*** SELECTED EXCERPT Section Begins ***
Legal News & Analysis – Asia Pacific – China – Intellectual Property


On 24 July 2013, State Administration of Foreign Exchange (“SAFE“) released Guidelines for Foreign Exchange Administration of Trade in Service (服务 贸易外汇管理指引 ,”Guideline”) and its implementation rules, The Detailed Rules for Implementing Guidelines for Foreign Exchange Administration of Trade in Service (服务贸易外汇管理指引实施细则, “Implementation Rules”), both took effect on 1 September 2013. There are many facets surrounding foreign exchange but specifically, we have looked into these new rules to see how they will affect cross-border IP transactions such as payment for trademark licensing or import/export technologies.


In summary, the Guideline and the Implementation Rules simplify the documentation requirements for transferring royalty payments outside China generally and if the amount of the transaction is equal to or below USD50,000, the requirements are even less.


How these regulations will be put into practice at different banks and regions is yet to be seen but so far, our enquiries since 1 September do indicate that there is now less of a need to record licenses etc for the sole purposes of overseas fund transfer.
*** SELECTED EXCERPT Section Ends ***
▸ **TASKS AND EXERCISES**:
[1] Translate into Spanish this sentence from the news item on China's foreign exchange rules for trade in services: "In summary, the Guideline and the Implementation Rules simplify the documentation requirements for transferring royalty payments outside China generally and if the amount of the transaction is equal to or below USD50,000, the requirements are even less."
[2] Carry on the news item about China's foreign exchange rules for trade in services, picking up after its final sentence.
*** ENTRIES PROVIDED Section Begins ***
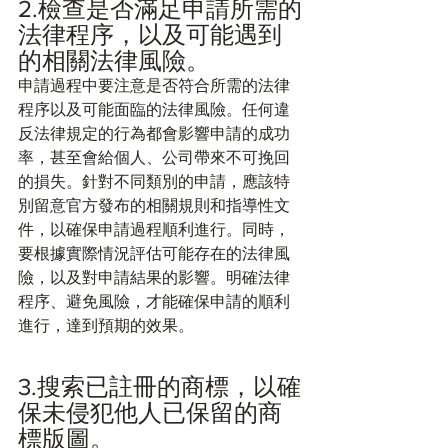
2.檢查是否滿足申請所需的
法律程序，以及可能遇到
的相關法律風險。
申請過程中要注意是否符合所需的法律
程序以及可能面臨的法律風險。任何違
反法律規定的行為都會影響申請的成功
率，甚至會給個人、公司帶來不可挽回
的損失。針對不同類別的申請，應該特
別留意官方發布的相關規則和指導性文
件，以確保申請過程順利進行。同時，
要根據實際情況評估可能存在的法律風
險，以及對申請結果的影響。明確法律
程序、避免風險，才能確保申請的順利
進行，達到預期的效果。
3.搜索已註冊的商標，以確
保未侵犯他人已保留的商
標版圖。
*** ENTRIES PROVIDED Section Ends ***
*** ENTRIES PROVIDED Section Begins ***
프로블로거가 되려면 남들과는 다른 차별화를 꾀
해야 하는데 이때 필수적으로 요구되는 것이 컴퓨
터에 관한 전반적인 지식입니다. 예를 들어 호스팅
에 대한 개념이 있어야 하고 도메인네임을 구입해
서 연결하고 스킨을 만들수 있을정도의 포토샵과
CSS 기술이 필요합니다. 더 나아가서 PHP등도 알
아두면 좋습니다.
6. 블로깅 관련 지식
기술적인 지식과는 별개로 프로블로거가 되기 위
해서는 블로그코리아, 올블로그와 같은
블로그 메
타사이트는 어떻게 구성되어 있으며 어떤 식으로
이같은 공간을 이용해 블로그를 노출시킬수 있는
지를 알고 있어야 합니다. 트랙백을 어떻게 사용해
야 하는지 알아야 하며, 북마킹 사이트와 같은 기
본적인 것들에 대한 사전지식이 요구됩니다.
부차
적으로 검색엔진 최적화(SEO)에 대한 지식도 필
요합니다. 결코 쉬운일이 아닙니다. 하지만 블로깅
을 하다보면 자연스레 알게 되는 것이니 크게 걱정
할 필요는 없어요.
*** ENTRIES PROVIDED Section Ends ***
*** ENTRIES PROVIDED Section Begins ***
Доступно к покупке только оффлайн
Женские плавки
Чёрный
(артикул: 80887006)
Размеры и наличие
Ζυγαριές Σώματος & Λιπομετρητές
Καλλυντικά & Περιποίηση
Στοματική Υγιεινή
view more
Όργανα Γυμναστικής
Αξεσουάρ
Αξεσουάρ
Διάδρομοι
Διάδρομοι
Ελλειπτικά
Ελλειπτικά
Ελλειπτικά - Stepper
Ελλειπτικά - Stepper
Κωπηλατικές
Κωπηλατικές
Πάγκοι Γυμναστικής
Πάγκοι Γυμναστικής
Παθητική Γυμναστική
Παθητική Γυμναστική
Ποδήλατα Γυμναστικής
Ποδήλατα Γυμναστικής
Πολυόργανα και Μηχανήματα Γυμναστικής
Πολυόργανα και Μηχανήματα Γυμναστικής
*** ENTRIES PROVIDED Section Ends ***
▸ **EXERCISE RESULTS**:
[1] En resumen, la Guía y las Normas de Implementación simplifican en general los requisitos de documentación para transferir pagos de regalías fuera de China y, si el importe de la transacción es igual o inferior a 50.000 USD, los requisitos son aún menores.

[2]
Historically, in order to remit funds overseas as part of an IP transaction such as a license, recordals of the trade mark/patent license at the Trade Mark Office and the State Intellectual Property Office (SIPO) were necessary (amongst other requirements). This was cumbersome and resulted in clients incurring extra costs, especially when the licenses related to intra parties transactions or when the license was intended to be short term.


Under the new Guideline, the procedure should be streamlined as follows:


For payments equal or below USD50,000


According to the Implementation Rules, if the amount of the transaction is equal to or below USD50,000, the onshore payor is generally no longer required to submit transaction documents to the remitting banks for approval of the remittance. Although the SAFE has requested the banks to still review such documents and conduct “reasonable” checks if the nature of the funds are unclear.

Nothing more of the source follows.